• **Activity**
In the entries that follow, the line with "left elbow: (602, 384, -22)" opens the range and the line with "left wrist: (595, 443, -17)" closes it; repeat that range exactly, both lines included.

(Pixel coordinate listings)
────────────────────

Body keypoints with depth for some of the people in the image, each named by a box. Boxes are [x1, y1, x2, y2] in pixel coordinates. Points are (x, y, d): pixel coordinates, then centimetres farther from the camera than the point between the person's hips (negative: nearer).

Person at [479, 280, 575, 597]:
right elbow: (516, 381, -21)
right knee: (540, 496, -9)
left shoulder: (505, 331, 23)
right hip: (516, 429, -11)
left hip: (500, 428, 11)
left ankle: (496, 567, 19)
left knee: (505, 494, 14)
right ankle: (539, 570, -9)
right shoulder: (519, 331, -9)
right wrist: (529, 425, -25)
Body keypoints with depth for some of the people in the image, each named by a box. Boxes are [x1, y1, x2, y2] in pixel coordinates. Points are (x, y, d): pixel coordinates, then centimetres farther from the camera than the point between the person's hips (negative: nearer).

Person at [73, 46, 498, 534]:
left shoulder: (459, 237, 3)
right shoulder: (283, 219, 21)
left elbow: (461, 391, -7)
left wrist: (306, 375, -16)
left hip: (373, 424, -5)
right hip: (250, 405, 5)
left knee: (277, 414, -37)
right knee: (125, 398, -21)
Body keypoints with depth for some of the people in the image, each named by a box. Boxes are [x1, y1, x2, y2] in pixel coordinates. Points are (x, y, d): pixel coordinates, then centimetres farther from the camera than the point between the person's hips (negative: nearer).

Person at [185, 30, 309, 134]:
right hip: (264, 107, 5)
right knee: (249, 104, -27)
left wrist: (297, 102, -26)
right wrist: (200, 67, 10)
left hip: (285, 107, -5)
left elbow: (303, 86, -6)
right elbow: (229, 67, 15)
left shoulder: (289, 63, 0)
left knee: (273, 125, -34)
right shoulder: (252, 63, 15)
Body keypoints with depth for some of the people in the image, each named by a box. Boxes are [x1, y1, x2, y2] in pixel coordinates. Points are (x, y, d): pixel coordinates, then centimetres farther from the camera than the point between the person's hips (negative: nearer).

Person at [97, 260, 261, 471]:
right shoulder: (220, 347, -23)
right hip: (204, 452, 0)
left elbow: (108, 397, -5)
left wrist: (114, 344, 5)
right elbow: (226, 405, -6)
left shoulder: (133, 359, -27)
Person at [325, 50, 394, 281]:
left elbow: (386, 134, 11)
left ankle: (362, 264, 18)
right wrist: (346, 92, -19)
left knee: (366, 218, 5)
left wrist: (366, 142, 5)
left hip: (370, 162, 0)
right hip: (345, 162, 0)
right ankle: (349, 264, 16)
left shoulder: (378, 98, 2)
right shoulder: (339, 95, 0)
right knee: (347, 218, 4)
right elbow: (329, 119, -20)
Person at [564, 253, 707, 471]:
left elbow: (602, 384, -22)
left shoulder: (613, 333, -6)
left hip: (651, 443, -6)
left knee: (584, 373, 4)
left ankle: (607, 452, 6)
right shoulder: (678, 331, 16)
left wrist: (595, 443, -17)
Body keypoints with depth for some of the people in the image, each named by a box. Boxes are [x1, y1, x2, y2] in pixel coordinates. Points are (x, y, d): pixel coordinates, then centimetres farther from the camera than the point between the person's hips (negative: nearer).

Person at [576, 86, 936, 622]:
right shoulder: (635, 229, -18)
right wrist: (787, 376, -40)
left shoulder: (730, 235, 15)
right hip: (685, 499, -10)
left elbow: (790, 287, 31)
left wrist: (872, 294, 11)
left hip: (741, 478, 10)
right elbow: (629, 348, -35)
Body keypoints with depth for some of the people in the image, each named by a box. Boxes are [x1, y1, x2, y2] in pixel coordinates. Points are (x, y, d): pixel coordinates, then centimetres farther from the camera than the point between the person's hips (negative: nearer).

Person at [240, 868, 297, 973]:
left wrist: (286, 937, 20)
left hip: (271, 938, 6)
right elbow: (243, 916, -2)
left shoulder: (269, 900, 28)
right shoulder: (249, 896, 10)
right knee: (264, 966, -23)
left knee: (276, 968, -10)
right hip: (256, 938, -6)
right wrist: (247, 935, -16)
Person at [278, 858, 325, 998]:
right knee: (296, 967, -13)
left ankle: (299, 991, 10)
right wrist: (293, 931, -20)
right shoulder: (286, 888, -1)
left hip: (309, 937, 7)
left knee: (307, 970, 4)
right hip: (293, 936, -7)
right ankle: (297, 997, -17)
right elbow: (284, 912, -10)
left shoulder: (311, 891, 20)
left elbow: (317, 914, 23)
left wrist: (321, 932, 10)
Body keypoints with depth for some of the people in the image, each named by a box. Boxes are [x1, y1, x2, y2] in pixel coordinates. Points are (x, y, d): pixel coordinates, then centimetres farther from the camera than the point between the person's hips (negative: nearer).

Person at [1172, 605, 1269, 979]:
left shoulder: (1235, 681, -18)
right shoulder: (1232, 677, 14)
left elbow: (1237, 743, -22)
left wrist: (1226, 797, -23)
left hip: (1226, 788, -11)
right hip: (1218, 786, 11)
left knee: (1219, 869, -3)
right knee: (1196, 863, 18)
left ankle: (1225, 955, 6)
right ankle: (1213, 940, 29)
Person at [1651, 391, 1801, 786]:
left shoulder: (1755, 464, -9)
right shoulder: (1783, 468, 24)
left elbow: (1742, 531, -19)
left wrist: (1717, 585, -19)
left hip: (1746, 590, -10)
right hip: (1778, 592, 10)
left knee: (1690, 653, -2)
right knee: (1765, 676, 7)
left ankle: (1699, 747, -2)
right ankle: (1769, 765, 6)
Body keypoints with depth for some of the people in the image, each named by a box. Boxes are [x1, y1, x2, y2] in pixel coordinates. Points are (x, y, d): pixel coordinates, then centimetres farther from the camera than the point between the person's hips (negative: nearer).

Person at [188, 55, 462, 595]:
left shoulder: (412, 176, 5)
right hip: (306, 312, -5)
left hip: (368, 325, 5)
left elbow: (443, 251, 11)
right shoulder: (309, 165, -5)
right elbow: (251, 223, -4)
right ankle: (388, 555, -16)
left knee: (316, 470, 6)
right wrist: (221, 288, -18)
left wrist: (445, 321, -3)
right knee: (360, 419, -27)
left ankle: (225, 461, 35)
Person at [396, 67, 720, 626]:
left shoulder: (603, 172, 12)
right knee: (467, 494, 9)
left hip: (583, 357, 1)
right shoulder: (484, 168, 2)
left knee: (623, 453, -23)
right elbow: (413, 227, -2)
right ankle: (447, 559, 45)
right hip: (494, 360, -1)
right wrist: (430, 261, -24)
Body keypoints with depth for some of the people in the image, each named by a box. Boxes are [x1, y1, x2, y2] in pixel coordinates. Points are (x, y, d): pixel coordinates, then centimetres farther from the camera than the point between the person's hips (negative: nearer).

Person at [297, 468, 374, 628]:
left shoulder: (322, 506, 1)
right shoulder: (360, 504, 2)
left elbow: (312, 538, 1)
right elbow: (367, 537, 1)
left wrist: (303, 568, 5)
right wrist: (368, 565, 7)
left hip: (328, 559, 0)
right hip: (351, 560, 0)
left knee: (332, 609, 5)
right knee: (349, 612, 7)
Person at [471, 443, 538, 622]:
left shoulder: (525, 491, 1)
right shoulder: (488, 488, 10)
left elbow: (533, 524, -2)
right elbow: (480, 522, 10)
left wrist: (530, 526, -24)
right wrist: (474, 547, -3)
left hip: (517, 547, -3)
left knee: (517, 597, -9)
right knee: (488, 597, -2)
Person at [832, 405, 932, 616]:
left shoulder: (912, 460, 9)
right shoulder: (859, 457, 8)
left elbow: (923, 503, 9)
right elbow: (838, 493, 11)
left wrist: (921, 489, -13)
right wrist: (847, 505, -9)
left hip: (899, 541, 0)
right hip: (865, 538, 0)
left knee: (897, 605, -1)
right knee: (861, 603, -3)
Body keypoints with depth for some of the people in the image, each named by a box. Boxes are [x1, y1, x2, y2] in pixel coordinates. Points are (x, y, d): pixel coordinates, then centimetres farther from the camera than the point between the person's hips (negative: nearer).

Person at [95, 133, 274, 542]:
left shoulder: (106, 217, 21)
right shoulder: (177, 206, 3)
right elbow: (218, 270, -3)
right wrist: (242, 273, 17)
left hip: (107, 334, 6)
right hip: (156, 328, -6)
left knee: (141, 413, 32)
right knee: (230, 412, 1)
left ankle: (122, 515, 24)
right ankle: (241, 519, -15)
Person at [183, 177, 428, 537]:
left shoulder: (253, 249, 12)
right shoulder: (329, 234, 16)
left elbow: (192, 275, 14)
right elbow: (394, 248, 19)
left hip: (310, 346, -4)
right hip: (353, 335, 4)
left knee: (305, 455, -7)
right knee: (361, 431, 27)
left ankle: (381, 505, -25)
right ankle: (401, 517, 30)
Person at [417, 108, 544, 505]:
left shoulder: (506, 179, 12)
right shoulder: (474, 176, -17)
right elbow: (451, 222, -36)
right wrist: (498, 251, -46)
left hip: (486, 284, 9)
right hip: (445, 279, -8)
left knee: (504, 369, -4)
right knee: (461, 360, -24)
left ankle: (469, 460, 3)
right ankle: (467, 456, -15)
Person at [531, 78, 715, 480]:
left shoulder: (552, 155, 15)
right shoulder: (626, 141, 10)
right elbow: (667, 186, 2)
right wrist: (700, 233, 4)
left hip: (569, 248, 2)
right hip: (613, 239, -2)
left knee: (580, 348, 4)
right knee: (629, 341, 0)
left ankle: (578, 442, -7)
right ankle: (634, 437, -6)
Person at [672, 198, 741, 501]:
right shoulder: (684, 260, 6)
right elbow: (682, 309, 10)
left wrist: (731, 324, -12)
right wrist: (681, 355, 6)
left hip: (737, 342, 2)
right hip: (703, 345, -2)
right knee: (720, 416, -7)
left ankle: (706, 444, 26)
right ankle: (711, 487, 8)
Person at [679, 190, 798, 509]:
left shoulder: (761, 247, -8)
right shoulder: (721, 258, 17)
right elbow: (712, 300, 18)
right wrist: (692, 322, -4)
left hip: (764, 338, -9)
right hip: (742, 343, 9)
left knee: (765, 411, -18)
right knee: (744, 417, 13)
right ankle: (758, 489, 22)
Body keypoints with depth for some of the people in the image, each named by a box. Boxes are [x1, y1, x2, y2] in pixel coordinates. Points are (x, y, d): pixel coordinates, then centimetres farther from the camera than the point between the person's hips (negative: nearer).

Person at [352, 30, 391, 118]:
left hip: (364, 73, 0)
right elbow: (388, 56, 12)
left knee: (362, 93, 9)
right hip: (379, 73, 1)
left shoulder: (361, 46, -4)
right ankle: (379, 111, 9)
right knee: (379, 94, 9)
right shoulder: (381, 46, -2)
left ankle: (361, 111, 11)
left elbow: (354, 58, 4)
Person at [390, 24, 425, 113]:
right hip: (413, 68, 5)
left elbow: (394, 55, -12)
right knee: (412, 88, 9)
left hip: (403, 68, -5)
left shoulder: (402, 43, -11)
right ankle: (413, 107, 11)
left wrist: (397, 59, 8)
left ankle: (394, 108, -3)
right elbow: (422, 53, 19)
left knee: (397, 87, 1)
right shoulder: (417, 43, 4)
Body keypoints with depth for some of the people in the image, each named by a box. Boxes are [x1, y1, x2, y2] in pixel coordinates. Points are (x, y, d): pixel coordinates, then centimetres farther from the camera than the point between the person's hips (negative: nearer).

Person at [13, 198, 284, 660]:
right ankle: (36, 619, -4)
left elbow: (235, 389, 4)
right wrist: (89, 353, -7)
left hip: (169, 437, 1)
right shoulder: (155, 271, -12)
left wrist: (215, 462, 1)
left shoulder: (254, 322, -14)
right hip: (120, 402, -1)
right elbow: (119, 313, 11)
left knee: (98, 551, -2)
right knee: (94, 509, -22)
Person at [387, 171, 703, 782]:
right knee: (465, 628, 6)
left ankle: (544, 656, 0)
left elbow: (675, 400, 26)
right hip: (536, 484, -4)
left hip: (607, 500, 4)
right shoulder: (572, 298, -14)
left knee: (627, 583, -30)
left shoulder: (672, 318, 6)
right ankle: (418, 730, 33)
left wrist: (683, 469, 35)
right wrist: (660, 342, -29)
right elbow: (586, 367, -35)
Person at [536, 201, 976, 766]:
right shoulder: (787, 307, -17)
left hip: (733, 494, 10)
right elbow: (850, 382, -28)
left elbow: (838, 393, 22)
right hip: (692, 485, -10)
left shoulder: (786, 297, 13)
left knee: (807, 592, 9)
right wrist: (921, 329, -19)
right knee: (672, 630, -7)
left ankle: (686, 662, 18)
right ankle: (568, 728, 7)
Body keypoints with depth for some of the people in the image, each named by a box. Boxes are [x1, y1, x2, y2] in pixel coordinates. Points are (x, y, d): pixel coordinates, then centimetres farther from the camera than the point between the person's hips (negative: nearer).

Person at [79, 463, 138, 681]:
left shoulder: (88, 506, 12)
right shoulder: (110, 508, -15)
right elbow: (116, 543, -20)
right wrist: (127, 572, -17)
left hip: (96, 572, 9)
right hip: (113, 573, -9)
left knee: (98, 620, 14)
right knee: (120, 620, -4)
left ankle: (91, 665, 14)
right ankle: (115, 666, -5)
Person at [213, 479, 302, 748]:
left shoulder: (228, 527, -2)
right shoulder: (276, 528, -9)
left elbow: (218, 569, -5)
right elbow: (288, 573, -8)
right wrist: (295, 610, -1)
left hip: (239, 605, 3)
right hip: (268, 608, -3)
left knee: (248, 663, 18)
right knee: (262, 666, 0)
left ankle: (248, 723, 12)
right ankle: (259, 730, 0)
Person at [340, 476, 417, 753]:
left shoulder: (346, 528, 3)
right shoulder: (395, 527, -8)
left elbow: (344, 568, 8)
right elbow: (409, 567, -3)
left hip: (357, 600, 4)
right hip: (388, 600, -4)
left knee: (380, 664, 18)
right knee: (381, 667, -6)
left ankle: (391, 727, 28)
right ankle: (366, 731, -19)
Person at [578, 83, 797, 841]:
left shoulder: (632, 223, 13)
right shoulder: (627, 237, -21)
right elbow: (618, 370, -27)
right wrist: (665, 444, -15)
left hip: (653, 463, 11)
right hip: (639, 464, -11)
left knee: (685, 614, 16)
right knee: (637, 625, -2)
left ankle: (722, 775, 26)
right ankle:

────────────────────

• **Exercise result**
left elbow: (602, 384, -22)
left shoulder: (613, 333, -6)
left hip: (651, 443, -6)
left knee: (584, 373, 4)
left ankle: (607, 452, 6)
right shoulder: (678, 331, 16)
left wrist: (595, 443, -17)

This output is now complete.